=== Section Start ===

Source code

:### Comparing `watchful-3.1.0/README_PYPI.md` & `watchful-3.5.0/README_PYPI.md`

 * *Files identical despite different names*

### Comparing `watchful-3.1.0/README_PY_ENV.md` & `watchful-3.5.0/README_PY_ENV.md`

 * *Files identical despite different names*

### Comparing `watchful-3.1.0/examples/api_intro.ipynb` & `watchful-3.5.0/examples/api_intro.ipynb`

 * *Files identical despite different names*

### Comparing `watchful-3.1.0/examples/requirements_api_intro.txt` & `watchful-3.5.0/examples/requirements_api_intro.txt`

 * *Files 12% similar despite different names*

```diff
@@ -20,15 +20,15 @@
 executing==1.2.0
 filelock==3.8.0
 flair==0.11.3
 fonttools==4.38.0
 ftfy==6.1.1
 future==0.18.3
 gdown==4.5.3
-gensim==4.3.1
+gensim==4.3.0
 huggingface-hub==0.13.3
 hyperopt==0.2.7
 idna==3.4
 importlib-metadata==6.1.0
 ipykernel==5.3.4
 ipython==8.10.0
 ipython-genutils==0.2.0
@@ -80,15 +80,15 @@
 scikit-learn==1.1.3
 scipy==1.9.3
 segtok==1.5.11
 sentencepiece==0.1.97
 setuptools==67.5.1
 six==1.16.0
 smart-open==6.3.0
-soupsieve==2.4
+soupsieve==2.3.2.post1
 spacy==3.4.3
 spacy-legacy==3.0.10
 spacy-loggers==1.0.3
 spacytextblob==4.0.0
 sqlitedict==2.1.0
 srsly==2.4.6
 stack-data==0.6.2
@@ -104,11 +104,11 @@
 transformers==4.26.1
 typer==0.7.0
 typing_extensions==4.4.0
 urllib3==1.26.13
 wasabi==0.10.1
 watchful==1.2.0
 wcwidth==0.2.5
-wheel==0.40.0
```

=== Section End ===

**What you should do**
Please transcribe all of the data above exactly.

**Answer to this problem**
Source code

:### Comparing `watchful-3.1.0/README_PYPI.md` & `watchful-3.5.0/README_PYPI.md`

 * *Files identical despite different names*

### Comparing `watchful-3.1.0/README_PY_ENV.md` & `watchful-3.5.0/README_PY_ENV.md`

 * *Files identical despite different names*

### Comparing `watchful-3.1.0/examples/api_intro.ipynb` & `watchful-3.5.0/examples/api_intro.ipynb`

 * *Files identical despite different names*

### Comparing `watchful-3.1.0/examples/requirements_api_intro.txt` & `watchful-3.5.0/examples/requirements_api_intro.txt`

 * *Files 12% similar despite different names*

```diff
@@ -20,15 +20,15 @@
 executing==1.2.0
 filelock==3.8.0
 flair==0.11.3
 fonttools==4.38.0
 ftfy==6.1.1
 future==0.18.3
 gdown==4.5.3
-gensim==4.3.1
+gensim==4.3.0
 huggingface-hub==0.13.3
 hyperopt==0.2.7
 idna==3.4
 importlib-metadata==6.1.0
 ipykernel==5.3.4
 ipython==8.10.0
 ipython-genutils==0.2.0
@@ -80,15 +80,15 @@
 scikit-learn==1.1.3
 scipy==1.9.3
 segtok==1.5.11
 sentencepiece==0.1.97
 setuptools==67.5.1
 six==1.16.0
 smart-open==6.3.0
-soupsieve==2.4
+soupsieve==2.3.2.post1
 spacy==3.4.3
 spacy-legacy==3.0.10
 spacy-loggers==1.0.3
 spacytextblob==4.0.0
 sqlitedict==2.1.0
 srsly==2.4.6
 stack-data==0.6.2
@@ -104,11 +104,11 @@
 transformers==4.26.1
 typer==0.7.0
 typing_extensions==4.4.0
 urllib3==1.26.13
 wasabi==0.10.1
 watchful==1.2.0
 wcwidth==0.2.5
-wheel==0.40.0
```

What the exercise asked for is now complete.